Big Jay McNeely | |
---|---|
Birth name | Cecil James McNeely |
Born |
Watts, Los Angeles, California, United States |
April 29, 1927
Genres | Jump blues, West Coast blues, jazz blues, rhythm and blues |
Occupation(s) | Musician |
Instruments | Tenor saxophone |
Years active | Late 1940s–present |
Cecil James McNeely (born April 29, 1927, Watts, Los Angeles, California), known as Big Jay McNeely, is an American rhythm and blues saxophonist.

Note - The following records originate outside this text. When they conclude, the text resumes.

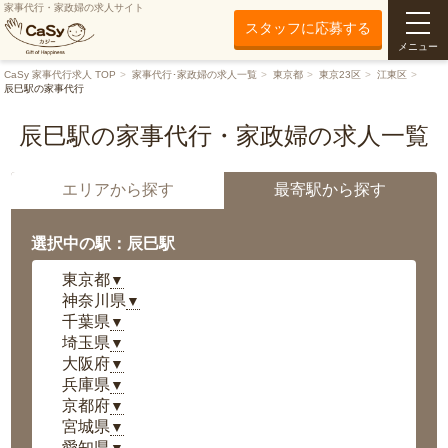
家事代行・家政婦の求人サイト
スタッフに応募する
メニュー
CaSy 家事代行求人 TOP
家事代行･家政婦の求人一覧
東京都
東京23区
江東区
辰巳駅の家事代行
辰巳駅の家事代行・家政婦の求人一覧
エリアから探す
最寄駅から探す
選択中の駅：辰巳駅
東京都
▼
神奈川県
▼
千葉県
▼
埼玉県
▼
大阪府
▼
兵庫県
▼
京都府
▼
宮城県
▼
愛知県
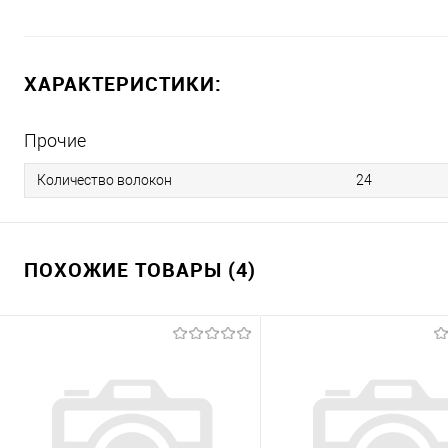
ХАРАКТЕРИСТИКИ:
Прочие
Количество волокон
24
ПОХОЖИЕ ТОВАРЫ (4)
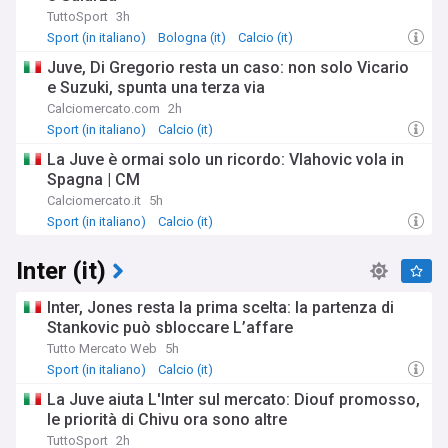
TuttoSport
3h
Sport (in italiano)
Bologna (it)
Calcio (it)
Juve, Di Gregorio resta un caso: non solo Vicario
e Suzuki, spunta una terza via
Calciomercato.com
2h
Sport (in italiano)
Calcio (it)
La Juve è ormai solo un ricordo: Vlahovic vola in
Spagna | CM
Calciomercato.it
5h
Sport (in italiano)
Calcio (it)
Inter (it)
Inter, Jones resta la prima scelta: la partenza di
Stankovic può sbloccare L’affare
Tutto Mercato Web
5h
Sport (in italiano)
Calcio (it)
La Juve aiuta L'Inter sul mercato: Diouf promosso,
le priorità di Chivu ora sono altre
TuttoSport
2h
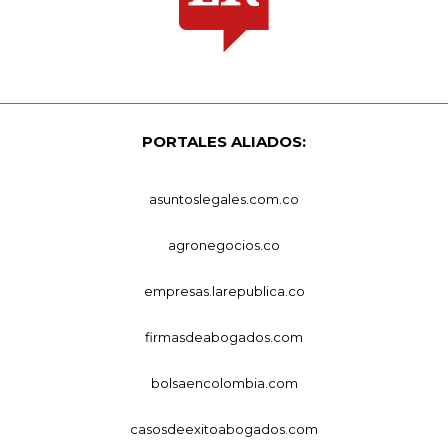
PORTALES ALIADOS:
asuntoslegales.com.co
agronegocios.co
empresas.larepublica.co
firmasdeabogados.com
bolsaencolombia.com
casosdeexitoabogados.com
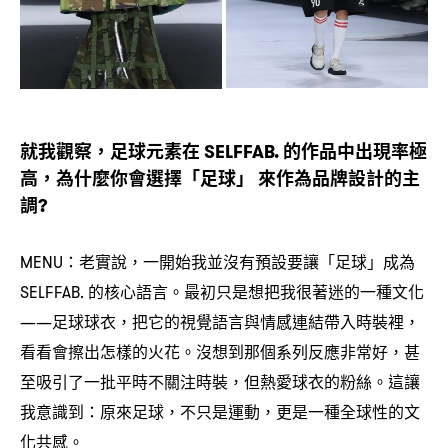
就我觀察
足球元素在
的作品中出現率極
，
SELFFAB.
高
為什麼你會選擇「足球」
來作為品牌設計的主
，
調
?
老實說
一開始我並沒有預設要讓「足球」成為
MENU：
，
的核心語言。最初只是想把我很著迷的一種文化
SELFFAB.
足球球衣
把它的視覺語言與情感連結帶入時裝裡
——
，
，
看看會擦出怎樣的火花。沒想到那個系列反應非常好
甚
，
至吸引了一批平時不關注時裝
但熱愛球衣的粉絲。這讓
，
我意識到
原來足球
不只是運動
更是一種全球性的文
：
，
，
化共感。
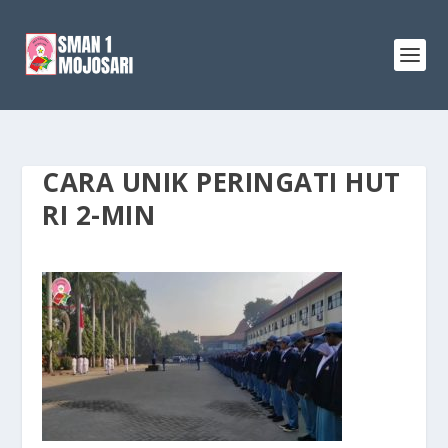
CARA UNIK PERINGATI HUT
RI 2-MIN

Inspired by Illinois Jacquet and Lester Young, he teamed with his older brother Robert McNeely, who played baritone saxophone, and made his first recordings with drummer Johnny Otis, who ran the Barrelhouse Club that stood only a few blocks from McNeely's home. Shortly after he performed on Otis's "Barrel House Stomp." Ralph Bass, A&R man for Savoy Records, promptly signed him to a recording contract. Bass's boss, Herman Lubinsky, suggested the stage name Big Jay McNeely because Cecil McNeely did not sound commercial. McNeely's first hit was "The Deacon's Hop," an instrumental which topped the Billboard R&B chart in early 1949. The single was his most successful of his three chart entries.
Thanks to his flamboyant playing, called "honking," McNeely remained popular through the 1950s and into the early 1960s, recording for the Exclusive, Aladdin, Imperial, Federal, Vee-Jay, and Swingin' labels. But despite a hit R&B ballad, "There Is Something on Your Mind," (1959) featuring Little Sonny Warner on vocals, and a 1963 album for Warner Bros. Records, McNeely's music career began to cool off. He quit the music industry in 1971 to become a postman. However, thanks to an R&B revival in the early 1980s, McNeely left the post office and returned to touring and recording full-time, usually overseas. His original tenor sax is enshrined in the Experience Music Project in Seattle, and he was inducted into The Rhythm and Blues Music Hall of Fame.